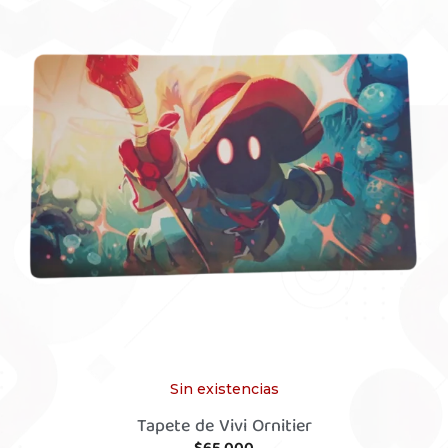
Sin existencias
Tapete de Vivi Ornitier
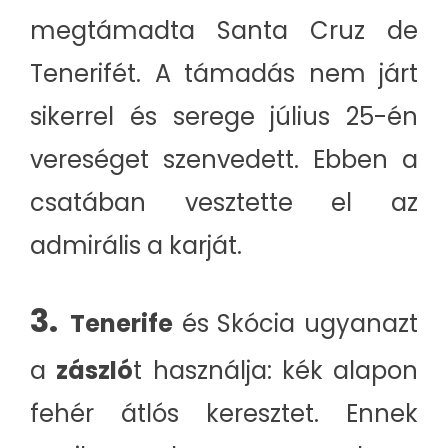
megtámadta Santa Cruz de
Tenerifét. A támadás nem járt
sikerrel és serege július 25-én
vereséget szenvedett. Ebben a
csatában vesztette el az
admirális a karját.
3.
Tenerife
és Skócia ugyanazt
a
zászló
t használja: kék alapon
fehér átlós keresztet. Ennek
···
• Problem description: Copy the text of all the items above line for line, without any changes, and leave the pictures out.

• Solution to this problem:
Sin existencias
Tapete de Vivi Ornitier
megtámadta Santa Cruz de
Tenerifét. A támadás nem járt
sikerrel és serege július 25-én
vereséget szenvedett. Ebben a
csatában vesztette el az
admirális a karját.
3.
Tenerife
és Skócia ugyanazt
a
zászló
t használja: kék alapon
fehér átlós keresztet. Ennek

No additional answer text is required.